Madrid day 2

Sunday 9 June 2013

In the morning we visited Madrid’s famous flea market, El Rastro. This was a fairly intense experience. We arrived before the crowds had built up. Susie was in heaven, browsing through stalls full of bags and artisan jewellery. She found one jeweller whose work she admired—a good-looking, middle-aged woman with impeccable taste, rather like herself. By the time we reached the bric-a-brac section, the crowds had swelled and I was starting to get that “hell-is-other-people” feeling. Susie found a rather striking orange frock hanging in a stall full of costumes. After 20 euros changed hands, both she and the stall-owner looked like the cat who had caught the mouse. Time will tell who was the cat and who the mouse.

The Prado is said to be one of the world’s greatest art museums, and it was located only a short walk from our apartment. Susie booked some tickets online the day before, and we set out in the morning after our usual breakfast (huevos à la Ho Chi Minh). The art in the first section of the museum was by now familiar to us: Romanesque followed by Gothic. The display of Romanesque art was similar to what we had seen in Barcelona at the National Museum. The artworks had been lifted from the walls of old churches and were displayed so as to give an impression of the architectural forms on which they were originally painted. Whilst this was interesting, it was not nearly as comprehensive as what we had already seen at the Museu Nacional D’Art de Catalunya (MNAC) in Barcelona.

The gothic art was sublime as usual, but what got us really excited was the Flemish art from 1400 onwards. This was mainly religious in nature, although there were a few pieces that foregrounded everyday life. Two memorable paintings included a scene from a kitchen, and a portrait of a bourgeois couple counting their money. The star attractions were displayed together in the same room. One was Bosch’s monumental triptych featuring the Garden of Earthly Delights, and the other was the triptych by Pieter Breugel, Triumph of Death.

The sheer size of the Bosch took us by surprise as did its bright colours, its hallucinatory quality and its bizarre sexual imagination, all of which stood in marked contrast to many of the other paintings from the same period. The Breugel was full of classic charnel house imagery, and you could see how it has inspired images of horror down through the centuries, right down to the sequel of Sam Raime’s classic cult film, Evil Dead.
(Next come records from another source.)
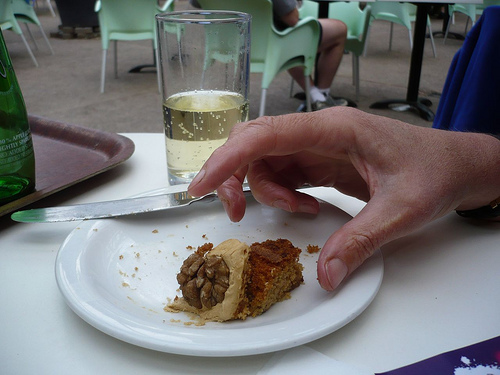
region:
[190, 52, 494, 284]
hand of a person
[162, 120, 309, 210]
finger of a person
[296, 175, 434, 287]
thumb of a person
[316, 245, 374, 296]
nail of a person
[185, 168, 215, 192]
nail of a person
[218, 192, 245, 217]
nail of a person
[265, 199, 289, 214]
nail of a person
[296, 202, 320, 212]
nail of a person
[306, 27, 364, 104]
leg of a person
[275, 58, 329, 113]
leg of a person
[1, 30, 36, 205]
a green empty bottle on a tray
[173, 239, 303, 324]
a half finished pastry on a plate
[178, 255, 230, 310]
crushed walnuts on a brown frosting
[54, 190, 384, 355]
a small white plate on a table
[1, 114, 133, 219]
a brown tray on a table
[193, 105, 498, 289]
a and about to pick a pastry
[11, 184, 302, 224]
a knife propped on a plate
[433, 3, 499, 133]
edge of a blue shirt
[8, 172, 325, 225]
Knife on a plate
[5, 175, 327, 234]
Knife is on a plate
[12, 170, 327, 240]
Knife on a white plate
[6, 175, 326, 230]
Knife is on a white plate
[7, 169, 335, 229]
Knife on a round plate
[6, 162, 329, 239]
Knife is on a round plate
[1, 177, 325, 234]
Knife on a round white plate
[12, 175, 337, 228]
Knife is on a round white plate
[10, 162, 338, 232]
Butter knife on a round white plate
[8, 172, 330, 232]
Butter knife is on a round white plate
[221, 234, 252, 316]
gravy on the food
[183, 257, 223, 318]
nuts on the end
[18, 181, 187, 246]
knife on the plate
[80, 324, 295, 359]
plate is white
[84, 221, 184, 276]
crumbs on the plate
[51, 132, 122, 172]
tray is brown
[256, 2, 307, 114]
chair is light green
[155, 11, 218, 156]
glass filled with liquid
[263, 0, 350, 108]
person sitting in green chair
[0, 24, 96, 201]
green bottle on the tray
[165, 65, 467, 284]
hand of a person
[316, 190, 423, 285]
thumb of a person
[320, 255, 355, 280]
nail of a person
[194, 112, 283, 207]
finger of a person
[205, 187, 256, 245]
finger of a person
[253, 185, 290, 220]
finger of a person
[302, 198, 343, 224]
finger of a person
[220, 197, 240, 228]
nail of a person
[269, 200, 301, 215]
nail of a person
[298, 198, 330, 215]
nail of a person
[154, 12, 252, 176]
clear glass with a beverage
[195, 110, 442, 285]
a person's hand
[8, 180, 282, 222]
the butter knife is metal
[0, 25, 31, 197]
bottle made of green glass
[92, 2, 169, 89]
the chair is green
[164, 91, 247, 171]
the liquid is pale yellow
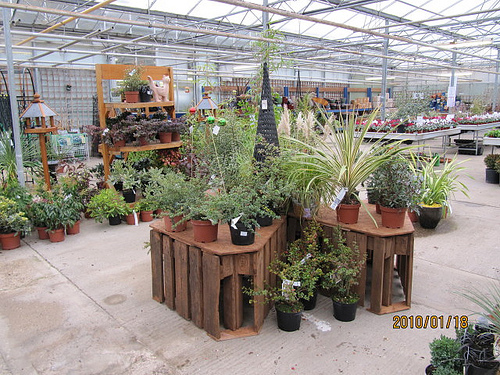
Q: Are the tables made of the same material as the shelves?
A: Yes, both the tables and the shelves are made of wood.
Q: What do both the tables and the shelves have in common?
A: The material, both the tables and the shelves are wooden.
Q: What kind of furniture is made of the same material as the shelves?
A: The tables are made of the same material as the shelves.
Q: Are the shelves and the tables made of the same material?
A: Yes, both the shelves and the tables are made of wood.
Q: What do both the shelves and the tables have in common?
A: The material, both the shelves and the tables are wooden.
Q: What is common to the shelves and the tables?
A: The material, both the shelves and the tables are wooden.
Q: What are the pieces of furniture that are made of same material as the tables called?
A: The pieces of furniture are shelves.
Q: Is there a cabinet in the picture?
A: No, there are no cabinets.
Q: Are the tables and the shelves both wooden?
A: Yes, both the tables and the shelves are wooden.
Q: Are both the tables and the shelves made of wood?
A: Yes, both the tables and the shelves are made of wood.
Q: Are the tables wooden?
A: Yes, the tables are wooden.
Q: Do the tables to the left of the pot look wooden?
A: Yes, the tables are wooden.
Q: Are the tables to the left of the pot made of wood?
A: Yes, the tables are made of wood.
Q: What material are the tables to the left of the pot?
A: The tables are made of wood.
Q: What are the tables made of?
A: The tables are made of wood.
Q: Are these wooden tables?
A: Yes, these are wooden tables.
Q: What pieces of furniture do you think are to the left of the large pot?
A: The pieces of furniture are tables.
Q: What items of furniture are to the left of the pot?
A: The pieces of furniture are tables.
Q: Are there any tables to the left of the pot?
A: Yes, there are tables to the left of the pot.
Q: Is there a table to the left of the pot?
A: Yes, there are tables to the left of the pot.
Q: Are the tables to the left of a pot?
A: Yes, the tables are to the left of a pot.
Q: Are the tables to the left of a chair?
A: No, the tables are to the left of a pot.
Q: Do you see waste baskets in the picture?
A: No, there are no waste baskets.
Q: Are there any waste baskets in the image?
A: No, there are no waste baskets.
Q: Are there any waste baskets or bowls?
A: No, there are no waste baskets or bowls.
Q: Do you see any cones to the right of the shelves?
A: Yes, there are cones to the right of the shelves.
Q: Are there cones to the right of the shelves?
A: Yes, there are cones to the right of the shelves.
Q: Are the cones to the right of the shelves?
A: Yes, the cones are to the right of the shelves.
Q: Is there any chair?
A: No, there are no chairs.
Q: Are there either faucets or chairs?
A: No, there are no chairs or faucets.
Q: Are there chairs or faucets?
A: No, there are no chairs or faucets.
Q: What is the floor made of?
A: The floor is made of concrete.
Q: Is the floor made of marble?
A: No, the floor is made of concrete.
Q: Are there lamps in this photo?
A: No, there are no lamps.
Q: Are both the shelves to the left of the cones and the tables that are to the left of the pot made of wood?
A: Yes, both the shelves and the tables are made of wood.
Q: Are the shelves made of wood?
A: Yes, the shelves are made of wood.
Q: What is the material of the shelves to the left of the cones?
A: The shelves are made of wood.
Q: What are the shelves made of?
A: The shelves are made of wood.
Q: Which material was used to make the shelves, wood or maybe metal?
A: The shelves are made of wood.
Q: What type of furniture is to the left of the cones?
A: The pieces of furniture are shelves.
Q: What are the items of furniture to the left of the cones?
A: The pieces of furniture are shelves.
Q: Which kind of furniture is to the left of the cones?
A: The pieces of furniture are shelves.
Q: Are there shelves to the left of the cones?
A: Yes, there are shelves to the left of the cones.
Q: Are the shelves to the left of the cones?
A: Yes, the shelves are to the left of the cones.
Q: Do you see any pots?
A: Yes, there is a pot.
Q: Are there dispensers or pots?
A: Yes, there is a pot.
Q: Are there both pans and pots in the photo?
A: No, there is a pot but no pans.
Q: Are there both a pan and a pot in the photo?
A: No, there is a pot but no pans.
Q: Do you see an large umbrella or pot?
A: Yes, there is a large pot.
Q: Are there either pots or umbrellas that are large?
A: Yes, the pot is large.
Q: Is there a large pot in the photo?
A: Yes, there is a large pot.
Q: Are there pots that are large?
A: Yes, there is a pot that is large.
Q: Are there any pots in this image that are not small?
A: Yes, there is a large pot.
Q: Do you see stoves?
A: No, there are no stoves.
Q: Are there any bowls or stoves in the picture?
A: No, there are no stoves or bowls.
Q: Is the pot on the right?
A: Yes, the pot is on the right of the image.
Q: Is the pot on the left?
A: No, the pot is on the right of the image.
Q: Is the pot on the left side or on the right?
A: The pot is on the right of the image.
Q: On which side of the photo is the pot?
A: The pot is on the right of the image.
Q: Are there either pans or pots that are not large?
A: No, there is a pot but it is large.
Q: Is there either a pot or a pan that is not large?
A: No, there is a pot but it is large.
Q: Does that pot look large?
A: Yes, the pot is large.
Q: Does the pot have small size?
A: No, the pot is large.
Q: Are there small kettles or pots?
A: No, there is a pot but it is large.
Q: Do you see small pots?
A: No, there is a pot but it is large.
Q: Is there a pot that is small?
A: No, there is a pot but it is large.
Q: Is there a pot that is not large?
A: No, there is a pot but it is large.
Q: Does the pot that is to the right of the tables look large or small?
A: The pot is large.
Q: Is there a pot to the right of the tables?
A: Yes, there is a pot to the right of the tables.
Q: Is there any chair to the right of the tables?
A: No, there is a pot to the right of the tables.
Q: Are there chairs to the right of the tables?
A: No, there is a pot to the right of the tables.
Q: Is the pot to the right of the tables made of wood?
A: Yes, the pot is to the right of the tables.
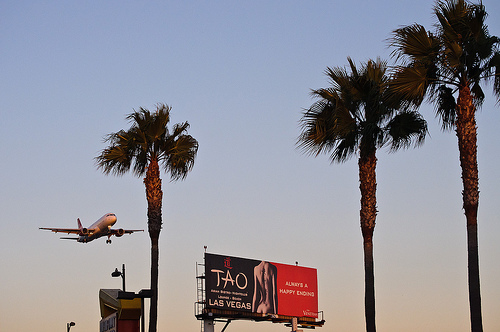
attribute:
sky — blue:
[1, 0, 488, 228]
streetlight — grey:
[109, 265, 126, 278]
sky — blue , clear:
[0, 0, 499, 330]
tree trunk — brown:
[454, 83, 485, 330]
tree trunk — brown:
[355, 155, 380, 329]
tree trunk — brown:
[140, 157, 164, 329]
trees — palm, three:
[260, 47, 470, 267]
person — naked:
[248, 256, 280, 318]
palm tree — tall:
[97, 95, 199, 330]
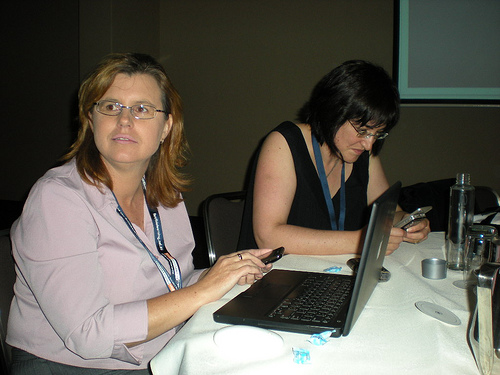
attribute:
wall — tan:
[2, 0, 82, 232]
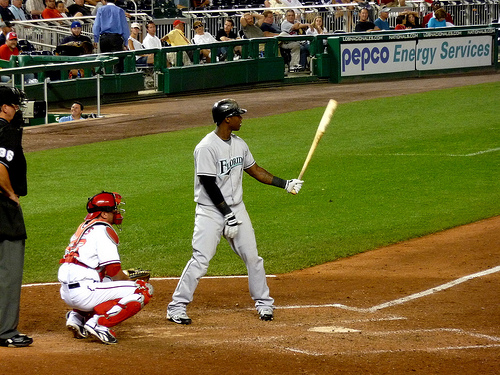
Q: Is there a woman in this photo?
A: No, there are no women.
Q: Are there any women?
A: No, there are no women.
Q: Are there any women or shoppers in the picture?
A: No, there are no women or shoppers.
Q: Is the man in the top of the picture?
A: Yes, the man is in the top of the image.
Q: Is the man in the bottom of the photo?
A: No, the man is in the top of the image.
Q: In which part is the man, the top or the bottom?
A: The man is in the top of the image.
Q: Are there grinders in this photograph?
A: No, there are no grinders.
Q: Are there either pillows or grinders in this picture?
A: No, there are no grinders or pillows.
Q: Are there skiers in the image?
A: No, there are no skiers.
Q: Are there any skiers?
A: No, there are no skiers.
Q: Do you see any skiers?
A: No, there are no skiers.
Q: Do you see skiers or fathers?
A: No, there are no skiers or fathers.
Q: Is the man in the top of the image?
A: Yes, the man is in the top of the image.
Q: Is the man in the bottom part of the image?
A: No, the man is in the top of the image.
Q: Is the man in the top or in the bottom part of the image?
A: The man is in the top of the image.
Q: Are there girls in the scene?
A: No, there are no girls.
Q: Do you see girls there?
A: No, there are no girls.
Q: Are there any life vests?
A: No, there are no life vests.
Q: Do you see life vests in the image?
A: No, there are no life vests.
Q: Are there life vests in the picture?
A: No, there are no life vests.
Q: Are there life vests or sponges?
A: No, there are no life vests or sponges.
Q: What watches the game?
A: The fan watches the game.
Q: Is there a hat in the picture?
A: Yes, there is a hat.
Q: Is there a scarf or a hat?
A: Yes, there is a hat.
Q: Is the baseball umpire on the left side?
A: Yes, the umpire is on the left of the image.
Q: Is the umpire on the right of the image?
A: No, the umpire is on the left of the image.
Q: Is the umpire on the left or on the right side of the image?
A: The umpire is on the left of the image.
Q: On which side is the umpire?
A: The umpire is on the left of the image.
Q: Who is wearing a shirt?
A: The umpire is wearing a shirt.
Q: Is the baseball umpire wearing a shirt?
A: Yes, the umpire is wearing a shirt.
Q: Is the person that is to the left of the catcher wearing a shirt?
A: Yes, the umpire is wearing a shirt.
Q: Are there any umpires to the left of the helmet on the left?
A: Yes, there is an umpire to the left of the helmet.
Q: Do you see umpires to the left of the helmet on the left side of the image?
A: Yes, there is an umpire to the left of the helmet.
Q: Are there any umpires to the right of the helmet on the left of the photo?
A: No, the umpire is to the left of the helmet.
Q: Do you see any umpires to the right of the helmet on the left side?
A: No, the umpire is to the left of the helmet.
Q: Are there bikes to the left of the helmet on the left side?
A: No, there is an umpire to the left of the helmet.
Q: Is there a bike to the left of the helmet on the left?
A: No, there is an umpire to the left of the helmet.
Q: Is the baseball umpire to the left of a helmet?
A: Yes, the umpire is to the left of a helmet.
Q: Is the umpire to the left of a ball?
A: No, the umpire is to the left of a helmet.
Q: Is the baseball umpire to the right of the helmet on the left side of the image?
A: No, the umpire is to the left of the helmet.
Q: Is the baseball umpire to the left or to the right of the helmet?
A: The umpire is to the left of the helmet.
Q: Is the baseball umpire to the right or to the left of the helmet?
A: The umpire is to the left of the helmet.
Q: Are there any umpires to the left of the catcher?
A: Yes, there is an umpire to the left of the catcher.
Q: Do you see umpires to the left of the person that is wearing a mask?
A: Yes, there is an umpire to the left of the catcher.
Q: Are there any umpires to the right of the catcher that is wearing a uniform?
A: No, the umpire is to the left of the catcher.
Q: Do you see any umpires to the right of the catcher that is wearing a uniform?
A: No, the umpire is to the left of the catcher.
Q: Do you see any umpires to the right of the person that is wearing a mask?
A: No, the umpire is to the left of the catcher.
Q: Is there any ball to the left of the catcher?
A: No, there is an umpire to the left of the catcher.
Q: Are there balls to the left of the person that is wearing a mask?
A: No, there is an umpire to the left of the catcher.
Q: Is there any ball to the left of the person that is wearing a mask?
A: No, there is an umpire to the left of the catcher.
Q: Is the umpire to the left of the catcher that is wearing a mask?
A: Yes, the umpire is to the left of the catcher.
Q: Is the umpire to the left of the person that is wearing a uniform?
A: Yes, the umpire is to the left of the catcher.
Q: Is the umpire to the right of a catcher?
A: No, the umpire is to the left of a catcher.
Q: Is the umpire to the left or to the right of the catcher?
A: The umpire is to the left of the catcher.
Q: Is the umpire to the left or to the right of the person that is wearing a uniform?
A: The umpire is to the left of the catcher.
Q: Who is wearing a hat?
A: The umpire is wearing a hat.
We had lunch in the museum café, and afterwards followed the trail of Velasquez’s paintings on the first floor. I then continued on to the Rubens collection, but his paintings never grabbed me quite as much as the earlier Flemish masters. It reveals little about the lives of everyday folk. So later in the day, when Susie had had her fill of the collection, I retraced my steps to the early Flemish art in order to spend some more time there.